During the second appointment at the practice, we apply the temporary and preliminary dental restoration to the anterior group.
The latter is correctly modeled in CAD following the preparation of the teeth and the screwing of the various hybrid abutments onto the implants, with the cementing of the temporary teeth on top (Photo 4).
At the same time, the final impression is made using the double wire technique, in order to clearly show the margins of the prosthetic preparation, always using the same intraoral scanner.
This impression is also captured with the provisional teeth on already cemented implants, in order to give a definite occlusal reference, based on the initial intraoral scan study cases involving discrete chewing enhancement (in this case, the patient requested that the upper arch be treated at a later date, after completing the full rehabilitation of the lower arch) (Photo 5). It is important at this stage to use all available tools with the intraoral scanner.
A scanned image was then also captured, and already aligned with the previous one, with the anterior provisional tooth restoration in situ, already fitted and functionalized (Photo 6). This scan is useful for the dental technician to have anatomical and functional limits with which to model the anatomy of future permanent dental restorations. The dental technician can then model the final dental restorations on a natural stump, with simple monolithic crowns made of translucent zirconia (Photo 7). At the same time, it models the final dental restorations on the implants, without the need for further scans.
The ability to check the thickness of monolithic dental restorations in 3D is one of the great advantages of CAD (Photo 8).
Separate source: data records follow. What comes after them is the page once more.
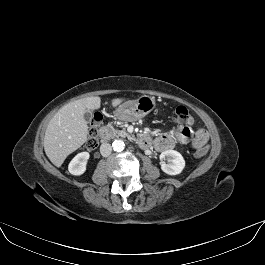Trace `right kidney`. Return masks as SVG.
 I'll return each instance as SVG.
<instances>
[{
    "instance_id": "ca27d5eb",
    "label": "right kidney",
    "mask_w": 265,
    "mask_h": 265,
    "mask_svg": "<svg viewBox=\"0 0 265 265\" xmlns=\"http://www.w3.org/2000/svg\"><path fill=\"white\" fill-rule=\"evenodd\" d=\"M90 154L88 152H81L77 154L69 163L68 170L72 175H82L86 171V166Z\"/></svg>"
}]
</instances>
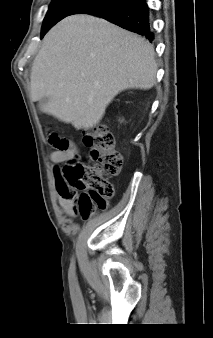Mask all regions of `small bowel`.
<instances>
[{
	"label": "small bowel",
	"mask_w": 213,
	"mask_h": 338,
	"mask_svg": "<svg viewBox=\"0 0 213 338\" xmlns=\"http://www.w3.org/2000/svg\"><path fill=\"white\" fill-rule=\"evenodd\" d=\"M48 141L54 146V150L51 152L53 161L67 160L76 154V148L73 145L65 151L59 150L57 146L61 143V139L54 132L48 134ZM58 203L68 215H73L77 210L81 212V208L88 205L89 200H86L84 196H74L66 189H63L58 192Z\"/></svg>",
	"instance_id": "small-bowel-1"
}]
</instances>
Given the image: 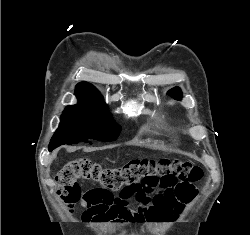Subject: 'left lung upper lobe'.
<instances>
[{
    "label": "left lung upper lobe",
    "instance_id": "obj_1",
    "mask_svg": "<svg viewBox=\"0 0 250 235\" xmlns=\"http://www.w3.org/2000/svg\"><path fill=\"white\" fill-rule=\"evenodd\" d=\"M168 95L172 96L173 98L180 100L182 98V92L180 88L175 87L167 92Z\"/></svg>",
    "mask_w": 250,
    "mask_h": 235
}]
</instances>
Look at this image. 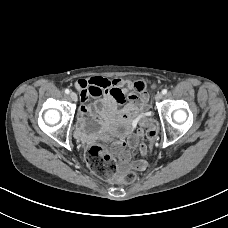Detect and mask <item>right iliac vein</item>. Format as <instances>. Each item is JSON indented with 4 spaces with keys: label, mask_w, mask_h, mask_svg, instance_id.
Instances as JSON below:
<instances>
[{
    "label": "right iliac vein",
    "mask_w": 228,
    "mask_h": 228,
    "mask_svg": "<svg viewBox=\"0 0 228 228\" xmlns=\"http://www.w3.org/2000/svg\"><path fill=\"white\" fill-rule=\"evenodd\" d=\"M70 98L72 99V101L76 102L77 101V94L75 92H71L70 93Z\"/></svg>",
    "instance_id": "63e3f726"
}]
</instances>
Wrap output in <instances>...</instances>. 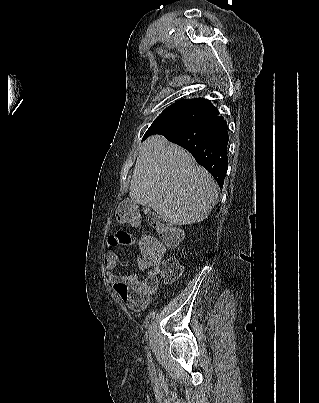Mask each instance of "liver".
Returning <instances> with one entry per match:
<instances>
[{
	"label": "liver",
	"mask_w": 319,
	"mask_h": 403,
	"mask_svg": "<svg viewBox=\"0 0 319 403\" xmlns=\"http://www.w3.org/2000/svg\"><path fill=\"white\" fill-rule=\"evenodd\" d=\"M129 195L167 222L187 225L207 218L218 190L211 174L189 152L153 135L140 146Z\"/></svg>",
	"instance_id": "6515ba94"
}]
</instances>
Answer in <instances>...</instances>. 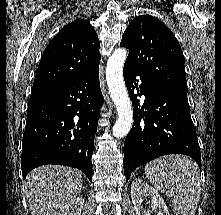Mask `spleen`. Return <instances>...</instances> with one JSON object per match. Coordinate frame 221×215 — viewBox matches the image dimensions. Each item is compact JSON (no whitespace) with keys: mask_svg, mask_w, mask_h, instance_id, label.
I'll return each mask as SVG.
<instances>
[{"mask_svg":"<svg viewBox=\"0 0 221 215\" xmlns=\"http://www.w3.org/2000/svg\"><path fill=\"white\" fill-rule=\"evenodd\" d=\"M150 183L172 198L175 215H195L201 193L200 171L187 156L168 155L145 166Z\"/></svg>","mask_w":221,"mask_h":215,"instance_id":"spleen-1","label":"spleen"}]
</instances>
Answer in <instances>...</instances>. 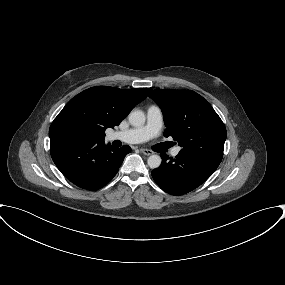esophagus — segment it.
Here are the masks:
<instances>
[{"instance_id": "34e87169", "label": "esophagus", "mask_w": 285, "mask_h": 285, "mask_svg": "<svg viewBox=\"0 0 285 285\" xmlns=\"http://www.w3.org/2000/svg\"><path fill=\"white\" fill-rule=\"evenodd\" d=\"M141 152L146 156H150L153 154V151H151L149 149H144V148L141 149Z\"/></svg>"}]
</instances>
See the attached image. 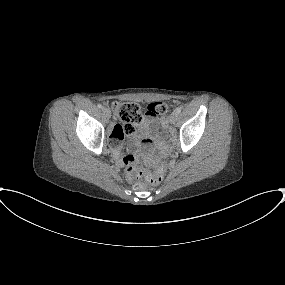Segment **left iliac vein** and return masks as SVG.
Returning a JSON list of instances; mask_svg holds the SVG:
<instances>
[{
  "mask_svg": "<svg viewBox=\"0 0 285 285\" xmlns=\"http://www.w3.org/2000/svg\"><path fill=\"white\" fill-rule=\"evenodd\" d=\"M178 120V114L174 111L172 112V114L170 115V122L172 124H175Z\"/></svg>",
  "mask_w": 285,
  "mask_h": 285,
  "instance_id": "1",
  "label": "left iliac vein"
}]
</instances>
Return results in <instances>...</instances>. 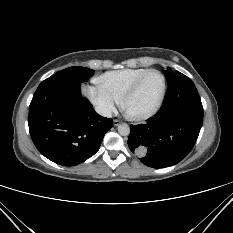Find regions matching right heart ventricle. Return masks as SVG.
I'll return each mask as SVG.
<instances>
[{"mask_svg":"<svg viewBox=\"0 0 233 233\" xmlns=\"http://www.w3.org/2000/svg\"><path fill=\"white\" fill-rule=\"evenodd\" d=\"M148 68H126L106 72L96 78V83L106 89L118 100L133 82Z\"/></svg>","mask_w":233,"mask_h":233,"instance_id":"right-heart-ventricle-1","label":"right heart ventricle"}]
</instances>
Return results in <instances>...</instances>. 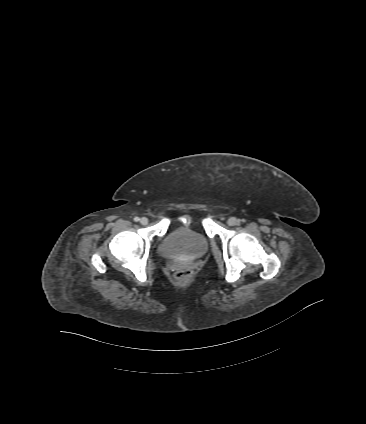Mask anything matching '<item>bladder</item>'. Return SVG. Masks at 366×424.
<instances>
[{
  "label": "bladder",
  "mask_w": 366,
  "mask_h": 424,
  "mask_svg": "<svg viewBox=\"0 0 366 424\" xmlns=\"http://www.w3.org/2000/svg\"><path fill=\"white\" fill-rule=\"evenodd\" d=\"M209 247L204 233L188 226L169 231L159 245V251L169 258L192 259L202 256Z\"/></svg>",
  "instance_id": "bladder-1"
}]
</instances>
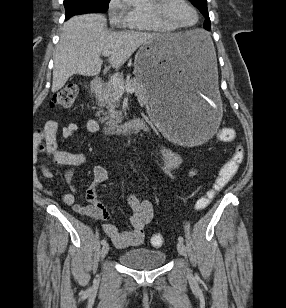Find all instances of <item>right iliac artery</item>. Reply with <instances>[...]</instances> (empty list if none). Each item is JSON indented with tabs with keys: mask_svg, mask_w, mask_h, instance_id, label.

As the protocol calls for a model-free process, it was considered appropriate to check the marginal closures, approximal fit, and occlusal contacts of the shapes of future final dental restorations, using 5-axis milled replicas (copies?).
The CAM software used for milling (Millbox®, CIMsystem, Italy) (Photos 9,10) was always the same and allowed the work to be carried out predictably and simply, guaranteeing absolute quality. Thanks to this software, it was possible to check the marginal closures, and the quality of the interproximal and occlusal contacts, it was also possible to make a monolithic translucent zirconia finish.
Cementing was carried out in detail, and the procedure was completed (Photo 11) with both the patient and the operator fully satisfied.